Você começou o ano como 163 do ranking. Agora está perto do Top 50. Imaginava uma jornada assim?

– Quando comecei o ano, acho que estava em 160 ou 170 do mundo, mas sabia que tinha nível para muito mais. Confiava em mim. Trabalhei muito duro na pré-temporada para chegar a esses torneios e competir no mais alto nível. Mas sim, o salto que dei desde janeiro não deixa de me surpreender.

O que você aprendeu nestes seis meses?

– Acima de tudo, o que levo é que estou aprendendo a competir em jogos a 100% durante muitos dias seguidos, que é o que te faz ganhar esse tipo de título—competir no seu melhor nível dia após dia. E isso é algo que venho fazendo muito bem durante várias semanas do ano, o que se reflete neste título e no ranking.

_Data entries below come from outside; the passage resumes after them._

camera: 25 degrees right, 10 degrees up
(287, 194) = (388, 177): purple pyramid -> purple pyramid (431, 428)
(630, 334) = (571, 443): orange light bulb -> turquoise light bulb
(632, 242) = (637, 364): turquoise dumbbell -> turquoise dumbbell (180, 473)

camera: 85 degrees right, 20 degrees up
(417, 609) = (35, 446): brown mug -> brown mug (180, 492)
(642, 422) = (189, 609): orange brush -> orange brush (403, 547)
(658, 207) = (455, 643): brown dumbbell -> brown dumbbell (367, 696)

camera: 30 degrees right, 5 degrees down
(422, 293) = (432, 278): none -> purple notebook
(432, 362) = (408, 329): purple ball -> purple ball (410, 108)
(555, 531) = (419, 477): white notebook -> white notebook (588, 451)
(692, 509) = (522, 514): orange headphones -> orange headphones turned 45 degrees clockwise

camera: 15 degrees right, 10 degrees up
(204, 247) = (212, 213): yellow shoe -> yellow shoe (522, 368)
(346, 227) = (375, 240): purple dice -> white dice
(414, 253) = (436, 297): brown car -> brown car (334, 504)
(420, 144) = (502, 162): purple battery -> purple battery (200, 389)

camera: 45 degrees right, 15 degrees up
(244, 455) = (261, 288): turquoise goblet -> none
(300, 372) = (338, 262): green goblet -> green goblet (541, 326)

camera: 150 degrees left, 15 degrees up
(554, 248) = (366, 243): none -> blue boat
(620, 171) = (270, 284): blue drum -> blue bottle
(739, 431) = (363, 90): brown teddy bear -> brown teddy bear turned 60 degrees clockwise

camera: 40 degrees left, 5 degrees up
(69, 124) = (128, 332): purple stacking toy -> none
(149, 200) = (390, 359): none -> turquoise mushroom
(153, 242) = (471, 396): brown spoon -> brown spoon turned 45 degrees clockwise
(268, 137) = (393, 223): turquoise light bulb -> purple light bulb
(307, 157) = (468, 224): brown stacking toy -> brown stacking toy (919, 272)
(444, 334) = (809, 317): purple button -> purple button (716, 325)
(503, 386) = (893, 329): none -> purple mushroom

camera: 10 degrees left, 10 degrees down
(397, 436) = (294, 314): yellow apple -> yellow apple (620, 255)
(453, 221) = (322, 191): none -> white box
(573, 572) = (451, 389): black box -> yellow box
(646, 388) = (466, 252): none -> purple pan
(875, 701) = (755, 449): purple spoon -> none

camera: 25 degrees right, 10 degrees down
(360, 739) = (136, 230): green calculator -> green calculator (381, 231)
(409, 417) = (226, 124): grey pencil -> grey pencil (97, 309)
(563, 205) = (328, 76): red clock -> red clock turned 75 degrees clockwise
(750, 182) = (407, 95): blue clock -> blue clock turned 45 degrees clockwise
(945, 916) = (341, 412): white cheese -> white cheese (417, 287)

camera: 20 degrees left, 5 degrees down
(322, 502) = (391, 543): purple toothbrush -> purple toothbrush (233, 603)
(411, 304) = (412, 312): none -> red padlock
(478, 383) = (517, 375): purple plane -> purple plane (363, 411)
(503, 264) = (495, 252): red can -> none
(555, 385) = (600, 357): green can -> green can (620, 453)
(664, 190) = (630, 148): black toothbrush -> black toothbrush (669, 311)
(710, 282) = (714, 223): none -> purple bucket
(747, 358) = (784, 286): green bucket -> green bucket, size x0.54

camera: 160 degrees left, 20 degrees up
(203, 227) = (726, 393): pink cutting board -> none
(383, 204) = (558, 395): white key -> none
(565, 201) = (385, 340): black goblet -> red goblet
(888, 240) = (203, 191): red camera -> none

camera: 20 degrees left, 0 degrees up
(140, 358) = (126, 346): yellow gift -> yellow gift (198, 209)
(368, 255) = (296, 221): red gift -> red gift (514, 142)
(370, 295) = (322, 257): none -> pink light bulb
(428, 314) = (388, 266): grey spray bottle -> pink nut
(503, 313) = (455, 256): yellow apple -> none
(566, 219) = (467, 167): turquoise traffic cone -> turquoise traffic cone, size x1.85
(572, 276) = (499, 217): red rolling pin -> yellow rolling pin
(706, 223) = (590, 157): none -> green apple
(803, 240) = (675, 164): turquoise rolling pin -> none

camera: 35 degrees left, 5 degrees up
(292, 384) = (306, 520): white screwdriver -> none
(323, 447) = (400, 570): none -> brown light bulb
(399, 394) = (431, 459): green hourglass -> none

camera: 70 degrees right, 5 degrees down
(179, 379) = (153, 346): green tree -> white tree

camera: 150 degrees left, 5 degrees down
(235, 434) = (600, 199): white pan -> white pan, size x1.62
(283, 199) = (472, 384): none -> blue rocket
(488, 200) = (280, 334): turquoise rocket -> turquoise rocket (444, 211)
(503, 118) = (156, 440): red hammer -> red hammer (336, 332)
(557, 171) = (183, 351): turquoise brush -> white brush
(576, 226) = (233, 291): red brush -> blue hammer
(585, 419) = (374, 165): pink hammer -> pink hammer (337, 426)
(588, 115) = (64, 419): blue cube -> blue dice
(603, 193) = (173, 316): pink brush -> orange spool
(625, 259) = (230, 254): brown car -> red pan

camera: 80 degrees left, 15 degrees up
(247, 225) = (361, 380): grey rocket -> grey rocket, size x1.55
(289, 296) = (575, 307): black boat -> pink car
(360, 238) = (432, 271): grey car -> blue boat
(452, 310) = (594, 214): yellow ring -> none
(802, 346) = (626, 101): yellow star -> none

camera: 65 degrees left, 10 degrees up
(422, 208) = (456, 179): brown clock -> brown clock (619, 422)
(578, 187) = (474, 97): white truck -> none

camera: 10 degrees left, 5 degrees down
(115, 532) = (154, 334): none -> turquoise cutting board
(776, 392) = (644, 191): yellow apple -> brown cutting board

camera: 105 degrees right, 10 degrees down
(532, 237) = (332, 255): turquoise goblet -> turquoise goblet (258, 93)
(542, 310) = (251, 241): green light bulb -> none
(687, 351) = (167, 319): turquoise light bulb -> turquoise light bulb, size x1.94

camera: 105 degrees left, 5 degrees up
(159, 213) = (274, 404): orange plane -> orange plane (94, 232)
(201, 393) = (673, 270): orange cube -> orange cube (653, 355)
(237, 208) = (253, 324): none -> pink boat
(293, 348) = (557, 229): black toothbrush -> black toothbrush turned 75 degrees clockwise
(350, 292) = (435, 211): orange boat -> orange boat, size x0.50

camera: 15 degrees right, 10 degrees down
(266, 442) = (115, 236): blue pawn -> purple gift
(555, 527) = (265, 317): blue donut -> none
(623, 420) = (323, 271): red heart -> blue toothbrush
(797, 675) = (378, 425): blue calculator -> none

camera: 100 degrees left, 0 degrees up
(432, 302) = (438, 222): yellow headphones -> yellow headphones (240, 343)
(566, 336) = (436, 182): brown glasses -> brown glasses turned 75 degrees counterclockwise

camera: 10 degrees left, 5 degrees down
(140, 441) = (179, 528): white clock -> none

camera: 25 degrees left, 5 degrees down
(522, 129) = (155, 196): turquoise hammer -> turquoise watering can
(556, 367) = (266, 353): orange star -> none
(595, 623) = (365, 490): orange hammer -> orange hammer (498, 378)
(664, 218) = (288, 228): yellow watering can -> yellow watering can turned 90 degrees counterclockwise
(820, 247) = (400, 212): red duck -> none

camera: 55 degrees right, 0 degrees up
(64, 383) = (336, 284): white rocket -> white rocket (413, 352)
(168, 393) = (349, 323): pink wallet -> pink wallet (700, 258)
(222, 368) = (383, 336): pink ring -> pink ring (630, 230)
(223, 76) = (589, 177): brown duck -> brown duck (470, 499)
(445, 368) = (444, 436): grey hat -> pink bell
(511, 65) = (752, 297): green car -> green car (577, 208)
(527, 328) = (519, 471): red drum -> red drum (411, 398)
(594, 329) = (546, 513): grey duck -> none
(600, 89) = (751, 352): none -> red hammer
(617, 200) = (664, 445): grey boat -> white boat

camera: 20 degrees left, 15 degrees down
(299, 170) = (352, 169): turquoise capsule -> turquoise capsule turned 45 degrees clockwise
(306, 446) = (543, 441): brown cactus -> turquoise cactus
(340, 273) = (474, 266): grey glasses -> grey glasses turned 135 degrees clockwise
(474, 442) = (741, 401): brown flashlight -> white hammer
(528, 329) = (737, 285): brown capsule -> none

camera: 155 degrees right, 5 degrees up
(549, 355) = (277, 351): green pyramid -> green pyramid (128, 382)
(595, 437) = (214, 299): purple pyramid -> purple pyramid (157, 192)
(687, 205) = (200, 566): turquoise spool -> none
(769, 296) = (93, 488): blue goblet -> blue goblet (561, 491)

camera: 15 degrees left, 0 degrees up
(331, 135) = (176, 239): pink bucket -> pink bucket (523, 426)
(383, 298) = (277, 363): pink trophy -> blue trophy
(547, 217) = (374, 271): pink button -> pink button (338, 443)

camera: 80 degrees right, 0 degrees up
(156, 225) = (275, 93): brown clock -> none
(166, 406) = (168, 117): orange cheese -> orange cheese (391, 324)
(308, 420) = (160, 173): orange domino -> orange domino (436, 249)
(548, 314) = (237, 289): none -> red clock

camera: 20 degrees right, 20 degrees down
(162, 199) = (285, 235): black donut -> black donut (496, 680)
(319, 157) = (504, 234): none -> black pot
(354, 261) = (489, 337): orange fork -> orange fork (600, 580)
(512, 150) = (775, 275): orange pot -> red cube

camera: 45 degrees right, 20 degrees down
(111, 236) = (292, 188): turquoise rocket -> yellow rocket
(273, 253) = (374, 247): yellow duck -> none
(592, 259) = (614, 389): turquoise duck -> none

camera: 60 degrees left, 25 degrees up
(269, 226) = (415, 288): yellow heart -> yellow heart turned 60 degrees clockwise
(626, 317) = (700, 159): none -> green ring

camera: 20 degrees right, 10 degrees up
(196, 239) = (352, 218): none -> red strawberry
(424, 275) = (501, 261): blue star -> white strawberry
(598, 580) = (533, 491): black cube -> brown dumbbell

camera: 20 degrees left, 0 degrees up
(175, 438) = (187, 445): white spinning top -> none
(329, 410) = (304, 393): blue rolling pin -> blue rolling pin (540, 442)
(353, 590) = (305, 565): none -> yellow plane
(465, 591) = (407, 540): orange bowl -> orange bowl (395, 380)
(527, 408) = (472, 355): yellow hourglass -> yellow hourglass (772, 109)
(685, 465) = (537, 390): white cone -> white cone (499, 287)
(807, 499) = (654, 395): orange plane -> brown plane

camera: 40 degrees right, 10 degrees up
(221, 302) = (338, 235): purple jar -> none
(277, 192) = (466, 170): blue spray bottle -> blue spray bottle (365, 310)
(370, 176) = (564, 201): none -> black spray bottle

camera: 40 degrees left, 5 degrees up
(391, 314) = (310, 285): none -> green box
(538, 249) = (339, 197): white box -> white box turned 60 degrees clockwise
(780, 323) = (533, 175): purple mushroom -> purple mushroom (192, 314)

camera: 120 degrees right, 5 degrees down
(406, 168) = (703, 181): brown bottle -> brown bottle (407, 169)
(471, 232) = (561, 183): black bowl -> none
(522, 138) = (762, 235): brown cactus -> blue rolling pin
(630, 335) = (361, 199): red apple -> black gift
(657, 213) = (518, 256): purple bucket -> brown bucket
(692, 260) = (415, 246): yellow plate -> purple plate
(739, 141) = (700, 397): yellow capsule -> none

E quais são suas expectativas para a temporada de quadras rápidas?

– Vou tentar entrar para vencer, porque acredito que tenho nível para isso. Haverá jogos muito duros, mas vou dar 100% em cada partida, confiando em mim. E, acima de tudo, mantendo a humildade, continuando o trabalho e acreditando no processo.

Este ano Rafa Jódar também estreou como campeão ATP. Isso serve como uma motivação mútua?

– A verdade é que ele é um grande jogador, está fazendo uma temporada incrível e é ótimo ter outro espanhol lá no alto. Além disso, eu o conheço desde que éramos crianças em Madri, então ajuda muito tê-lo por perto. Para mim, é muito motivador ver o que ele conquista, os jogos que faz e como compete em um nível tão alto. Isso me empurra a querer alcançar as coisas nesse nível também.